:: WHAT TO PRODUCE ::
Please make an exact transcription of the records, keeping the pictures out of it.

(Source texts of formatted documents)
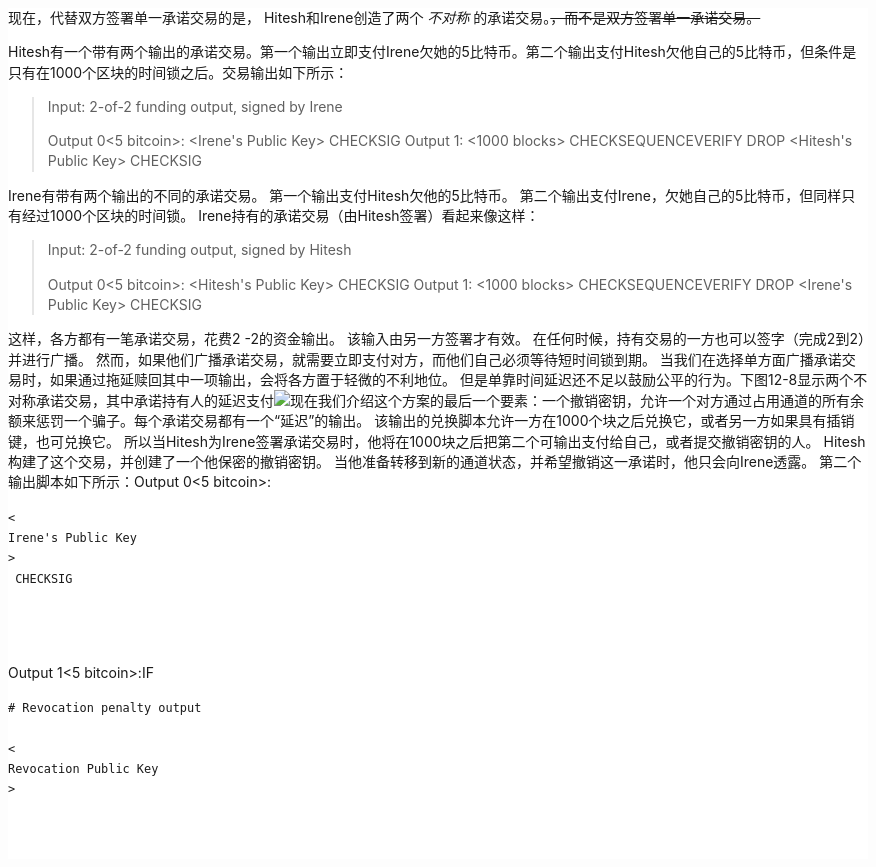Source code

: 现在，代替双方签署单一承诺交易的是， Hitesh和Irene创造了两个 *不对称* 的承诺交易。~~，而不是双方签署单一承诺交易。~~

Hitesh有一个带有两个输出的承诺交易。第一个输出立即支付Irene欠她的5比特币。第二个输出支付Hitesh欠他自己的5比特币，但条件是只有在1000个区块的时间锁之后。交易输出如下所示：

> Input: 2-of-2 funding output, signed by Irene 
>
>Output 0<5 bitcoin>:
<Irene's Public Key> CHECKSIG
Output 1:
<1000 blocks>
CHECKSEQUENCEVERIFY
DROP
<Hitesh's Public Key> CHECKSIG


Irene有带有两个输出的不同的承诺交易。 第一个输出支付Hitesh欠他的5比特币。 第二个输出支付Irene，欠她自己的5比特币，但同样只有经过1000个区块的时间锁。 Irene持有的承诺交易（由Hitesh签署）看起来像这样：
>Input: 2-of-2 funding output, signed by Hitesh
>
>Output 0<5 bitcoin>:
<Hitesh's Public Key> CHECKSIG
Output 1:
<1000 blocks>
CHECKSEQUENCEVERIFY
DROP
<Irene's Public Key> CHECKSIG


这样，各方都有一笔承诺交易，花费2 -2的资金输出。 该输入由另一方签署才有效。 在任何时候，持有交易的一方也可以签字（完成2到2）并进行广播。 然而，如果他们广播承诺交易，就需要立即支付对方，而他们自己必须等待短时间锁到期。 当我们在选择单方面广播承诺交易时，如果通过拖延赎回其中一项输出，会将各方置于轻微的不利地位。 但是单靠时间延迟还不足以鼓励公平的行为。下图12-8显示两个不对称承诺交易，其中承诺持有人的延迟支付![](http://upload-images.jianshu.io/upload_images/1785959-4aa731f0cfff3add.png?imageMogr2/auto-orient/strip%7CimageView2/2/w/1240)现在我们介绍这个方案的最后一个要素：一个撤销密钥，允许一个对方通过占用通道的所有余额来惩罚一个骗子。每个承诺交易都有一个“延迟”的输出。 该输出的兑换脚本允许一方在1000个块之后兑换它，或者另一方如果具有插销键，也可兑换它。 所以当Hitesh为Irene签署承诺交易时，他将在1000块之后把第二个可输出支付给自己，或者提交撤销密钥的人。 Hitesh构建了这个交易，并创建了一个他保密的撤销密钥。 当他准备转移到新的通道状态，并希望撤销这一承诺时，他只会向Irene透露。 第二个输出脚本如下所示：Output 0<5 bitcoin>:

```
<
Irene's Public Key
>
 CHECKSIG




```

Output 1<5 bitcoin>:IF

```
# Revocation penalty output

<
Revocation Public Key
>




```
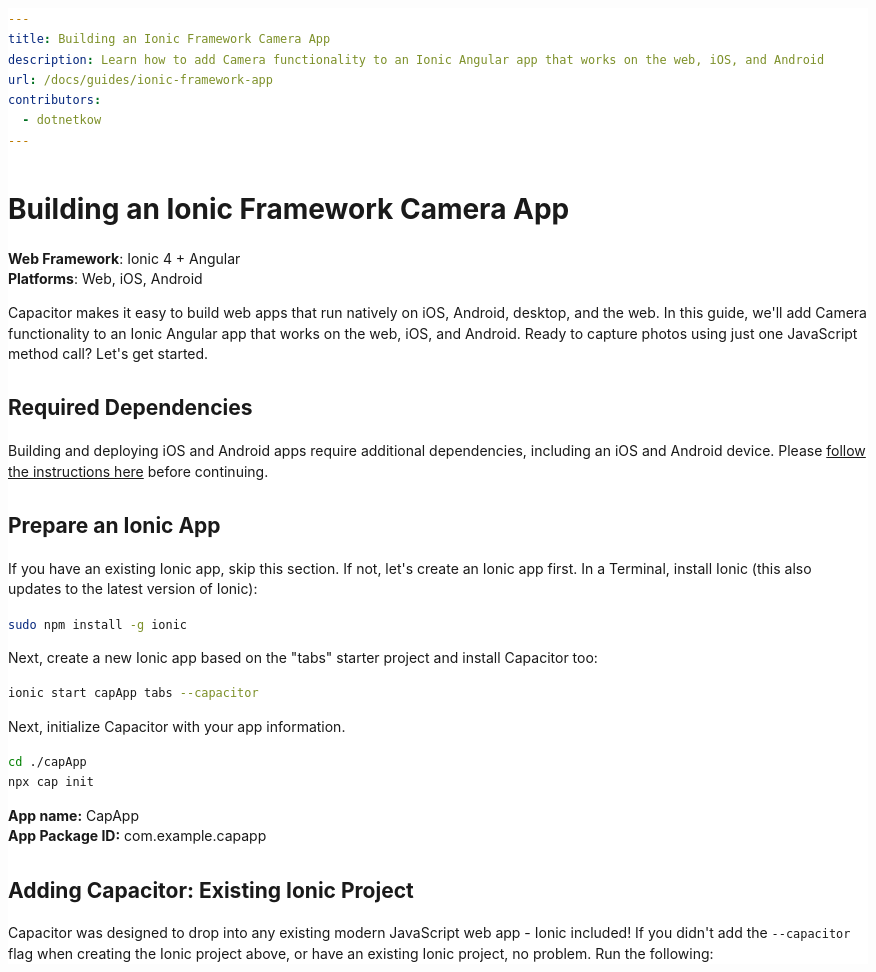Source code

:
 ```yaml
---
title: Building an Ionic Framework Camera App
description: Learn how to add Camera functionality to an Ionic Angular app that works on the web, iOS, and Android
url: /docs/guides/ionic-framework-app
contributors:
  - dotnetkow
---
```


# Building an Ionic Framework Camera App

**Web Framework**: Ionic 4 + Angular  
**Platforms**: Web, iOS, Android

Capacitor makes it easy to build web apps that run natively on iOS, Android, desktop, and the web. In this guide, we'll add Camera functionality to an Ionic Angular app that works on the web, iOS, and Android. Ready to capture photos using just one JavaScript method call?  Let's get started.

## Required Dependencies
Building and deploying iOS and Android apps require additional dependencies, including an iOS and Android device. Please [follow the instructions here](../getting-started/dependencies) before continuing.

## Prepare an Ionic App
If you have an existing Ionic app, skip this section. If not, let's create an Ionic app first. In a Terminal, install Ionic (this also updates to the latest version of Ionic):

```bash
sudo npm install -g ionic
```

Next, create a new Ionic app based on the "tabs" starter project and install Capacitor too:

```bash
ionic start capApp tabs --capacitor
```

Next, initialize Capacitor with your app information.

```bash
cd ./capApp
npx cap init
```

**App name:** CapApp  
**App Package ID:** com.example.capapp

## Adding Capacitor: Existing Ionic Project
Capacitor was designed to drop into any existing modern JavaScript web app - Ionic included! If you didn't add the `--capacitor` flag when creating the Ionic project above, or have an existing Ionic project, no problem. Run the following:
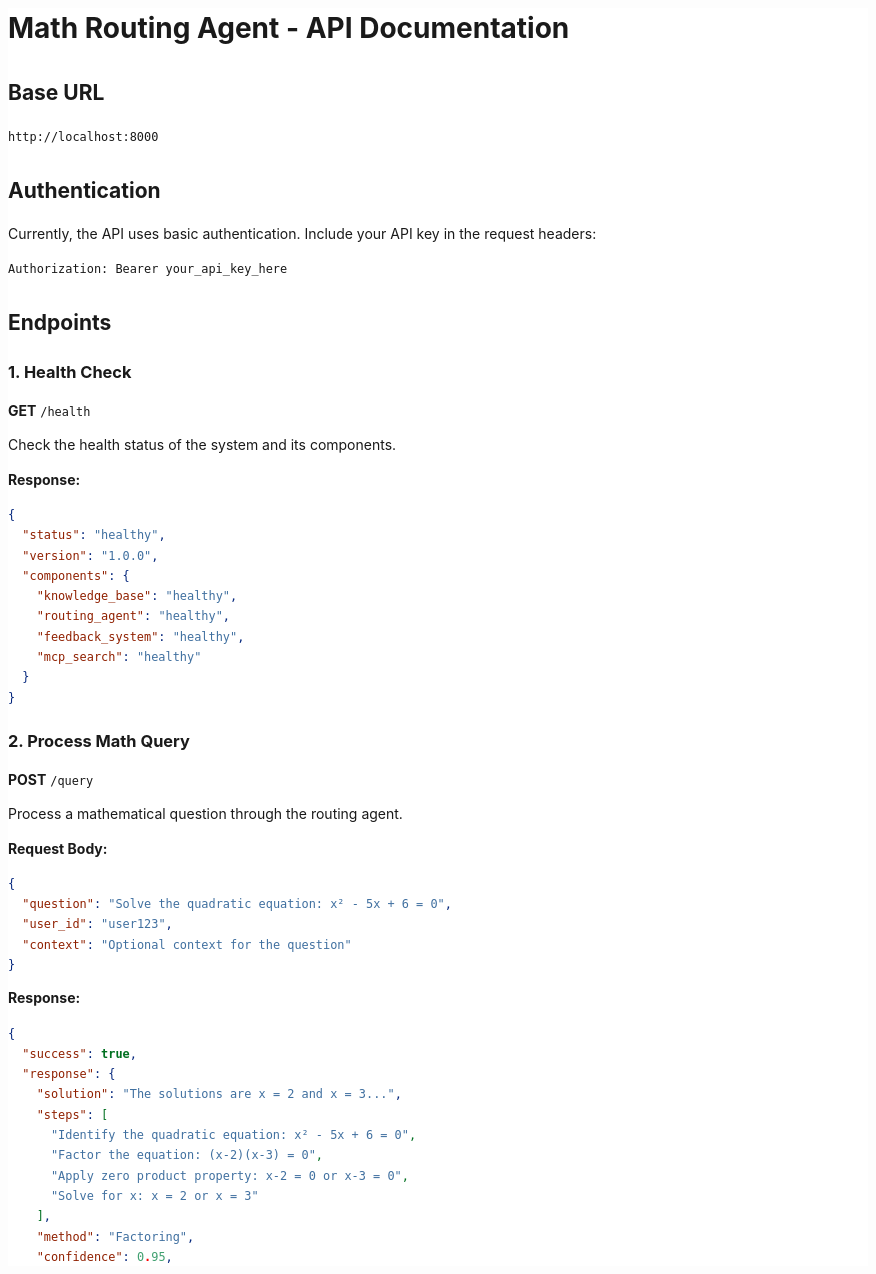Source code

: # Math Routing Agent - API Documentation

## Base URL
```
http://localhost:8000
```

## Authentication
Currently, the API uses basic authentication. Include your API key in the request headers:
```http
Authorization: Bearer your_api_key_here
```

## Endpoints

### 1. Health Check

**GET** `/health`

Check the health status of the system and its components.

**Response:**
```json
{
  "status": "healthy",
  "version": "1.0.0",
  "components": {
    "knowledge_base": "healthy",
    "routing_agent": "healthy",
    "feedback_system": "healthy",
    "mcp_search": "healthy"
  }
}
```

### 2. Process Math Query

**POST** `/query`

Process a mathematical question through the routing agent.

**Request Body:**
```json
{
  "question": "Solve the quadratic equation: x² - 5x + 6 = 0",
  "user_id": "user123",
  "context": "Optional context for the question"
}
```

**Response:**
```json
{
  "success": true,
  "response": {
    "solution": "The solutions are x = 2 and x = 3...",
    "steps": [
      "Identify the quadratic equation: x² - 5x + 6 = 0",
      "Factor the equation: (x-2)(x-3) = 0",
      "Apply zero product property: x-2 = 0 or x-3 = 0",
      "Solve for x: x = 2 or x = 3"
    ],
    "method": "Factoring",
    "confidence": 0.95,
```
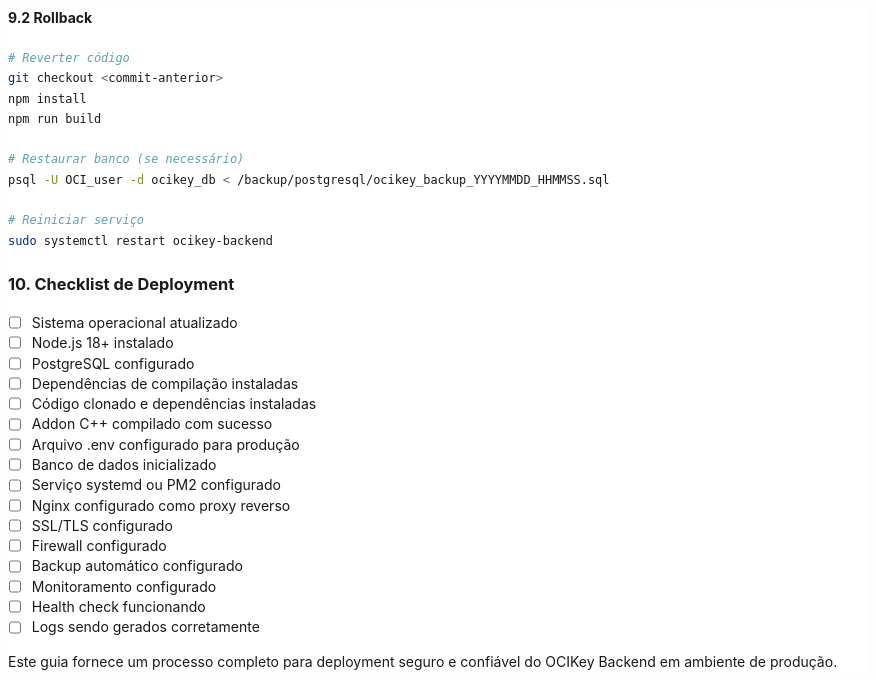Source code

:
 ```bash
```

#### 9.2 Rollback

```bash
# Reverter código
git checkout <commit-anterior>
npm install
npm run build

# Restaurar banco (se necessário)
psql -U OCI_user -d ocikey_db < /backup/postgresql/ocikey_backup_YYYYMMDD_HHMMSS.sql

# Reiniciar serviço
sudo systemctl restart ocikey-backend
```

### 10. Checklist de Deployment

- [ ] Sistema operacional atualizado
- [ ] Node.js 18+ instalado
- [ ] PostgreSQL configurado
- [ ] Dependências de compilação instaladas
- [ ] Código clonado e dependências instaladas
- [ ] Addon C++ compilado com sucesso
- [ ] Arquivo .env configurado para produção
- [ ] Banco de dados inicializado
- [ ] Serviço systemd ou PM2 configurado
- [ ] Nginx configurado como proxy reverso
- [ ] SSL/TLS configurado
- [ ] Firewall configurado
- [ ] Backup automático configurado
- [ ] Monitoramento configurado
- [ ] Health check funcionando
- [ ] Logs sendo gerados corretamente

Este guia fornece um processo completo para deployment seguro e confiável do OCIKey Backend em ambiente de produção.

:: REPLY TO THE TASK ::
Source code

: 现在，代替双方签署单一承诺交易的是， Hitesh和Irene创造了两个 *不对称* 的承诺交易。~~，而不是双方签署单一承诺交易。~~

Hitesh有一个带有两个输出的承诺交易。第一个输出立即支付Irene欠她的5比特币。第二个输出支付Hitesh欠他自己的5比特币，但条件是只有在1000个区块的时间锁之后。交易输出如下所示：

> Input: 2-of-2 funding output, signed by Irene 
>
>Output 0<5 bitcoin>:
<Irene's Public Key> CHECKSIG
Output 1:
<1000 blocks>
CHECKSEQUENCEVERIFY
DROP
<Hitesh's Public Key> CHECKSIG


Irene有带有两个输出的不同的承诺交易。 第一个输出支付Hitesh欠他的5比特币。 第二个输出支付Irene，欠她自己的5比特币，但同样只有经过1000个区块的时间锁。 Irene持有的承诺交易（由Hitesh签署）看起来像这样：
>Input: 2-of-2 funding output, signed by Hitesh
>
>Output 0<5 bitcoin>:
<Hitesh's Public Key> CHECKSIG
Output 1:
<1000 blocks>
CHECKSEQUENCEVERIFY
DROP
<Irene's Public Key> CHECKSIG


这样，各方都有一笔承诺交易，花费2 -2的资金输出。 该输入由另一方签署才有效。 在任何时候，持有交易的一方也可以签字（完成2到2）并进行广播。 然而，如果他们广播承诺交易，就需要立即支付对方，而他们自己必须等待短时间锁到期。 当我们在选择单方面广播承诺交易时，如果通过拖延赎回其中一项输出，会将各方置于轻微的不利地位。 但是单靠时间延迟还不足以鼓励公平的行为。下图12-8显示两个不对称承诺交易，其中承诺持有人的延迟支付![](http://upload-images.jianshu.io/upload_images/1785959-4aa731f0cfff3add.png?imageMogr2/auto-orient/strip%7CimageView2/2/w/1240)现在我们介绍这个方案的最后一个要素：一个撤销密钥，允许一个对方通过占用通道的所有余额来惩罚一个骗子。每个承诺交易都有一个“延迟”的输出。 该输出的兑换脚本允许一方在1000个块之后兑换它，或者另一方如果具有插销键，也可兑换它。 所以当Hitesh为Irene签署承诺交易时，他将在1000块之后把第二个可输出支付给自己，或者提交撤销密钥的人。 Hitesh构建了这个交易，并创建了一个他保密的撤销密钥。 当他准备转移到新的通道状态，并希望撤销这一承诺时，他只会向Irene透露。 第二个输出脚本如下所示：Output 0<5 bitcoin>:

```
<
Irene's Public Key
>
 CHECKSIG




```

Output 1<5 bitcoin>:IF

```
# Revocation penalty output

<
Revocation Public Key
>




```
Source code

:
 ```yaml
---
title: Building an Ionic Framework Camera App
description: Learn how to add Camera functionality to an Ionic Angular app that works on the web, iOS, and Android
url: /docs/guides/ionic-framework-app
contributors:
  - dotnetkow
---
```


# Building an Ionic Framework Camera App

**Web Framework**: Ionic 4 + Angular  
**Platforms**: Web, iOS, Android

Capacitor makes it easy to build web apps that run natively on iOS, Android, desktop, and the web. In this guide, we'll add Camera functionality to an Ionic Angular app that works on the web, iOS, and Android. Ready to capture photos using just one JavaScript method call?  Let's get started.

## Required Dependencies
Building and deploying iOS and Android apps require additional dependencies, including an iOS and Android device. Please [follow the instructions here](../getting-started/dependencies) before continuing.

## Prepare an Ionic App
If you have an existing Ionic app, skip this section. If not, let's create an Ionic app first. In a Terminal, install Ionic (this also updates to the latest version of Ionic):

```bash
sudo npm install -g ionic
```

Next, create a new Ionic app based on the "tabs" starter project and install Capacitor too:

```bash
ionic start capApp tabs --capacitor
```

Next, initialize Capacitor with your app information.

```bash
cd ./capApp
npx cap init
```

**App name:** CapApp  
**App Package ID:** com.example.capapp

## Adding Capacitor: Existing Ionic Project
Capacitor was designed to drop into any existing modern JavaScript web app - Ionic included! If you didn't add the `--capacitor` flag when creating the Ionic project above, or have an existing Ionic project, no problem. Run the following:
Source code

: # Math Routing Agent - API Documentation

## Base URL
```
http://localhost:8000
```

## Authentication
Currently, the API uses basic authentication. Include your API key in the request headers:
```http
Authorization: Bearer your_api_key_here
```

## Endpoints

### 1. Health Check

**GET** `/health`

Check the health status of the system and its components.

**Response:**
```json
{
  "status": "healthy",
  "version": "1.0.0",
  "components": {
    "knowledge_base": "healthy",
    "routing_agent": "healthy",
    "feedback_system": "healthy",
    "mcp_search": "healthy"
  }
}
```

### 2. Process Math Query

**POST** `/query`

Process a mathematical question through the routing agent.

**Request Body:**
```json
{
  "question": "Solve the quadratic equation: x² - 5x + 6 = 0",
  "user_id": "user123",
  "context": "Optional context for the question"
}
```

**Response:**
```json
{
  "success": true,
  "response": {
    "solution": "The solutions are x = 2 and x = 3...",
    "steps": [
      "Identify the quadratic equation: x² - 5x + 6 = 0",
      "Factor the equation: (x-2)(x-3) = 0",
      "Apply zero product property: x-2 = 0 or x-3 = 0",
      "Solve for x: x = 2 or x = 3"
    ],
    "method": "Factoring",
    "confidence": 0.95,
```
Source code

:
 ```bash
```

#### 9.2 Rollback

```bash
# Reverter código
git checkout <commit-anterior>
npm install
npm run build

# Restaurar banco (se necessário)
psql -U OCI_user -d ocikey_db < /backup/postgresql/ocikey_backup_YYYYMMDD_HHMMSS.sql

# Reiniciar serviço
sudo systemctl restart ocikey-backend
```

### 10. Checklist de Deployment

- [ ] Sistema operacional atualizado
- [ ] Node.js 18+ instalado
- [ ] PostgreSQL configurado
- [ ] Dependências de compilação instaladas
- [ ] Código clonado e dependências instaladas
- [ ] Addon C++ compilado com sucesso
- [ ] Arquivo .env configurado para produção
- [ ] Banco de dados inicializado
- [ ] Serviço systemd ou PM2 configurado
- [ ] Nginx configurado como proxy reverso
- [ ] SSL/TLS configurado
- [ ] Firewall configurado
- [ ] Backup automático configurado
- [ ] Monitoramento configurado
- [ ] Health check funcionando
- [ ] Logs sendo gerados corretamente

Este guia fornece um processo completo para deployment seguro e confiável do OCIKey Backend em ambiente de produção.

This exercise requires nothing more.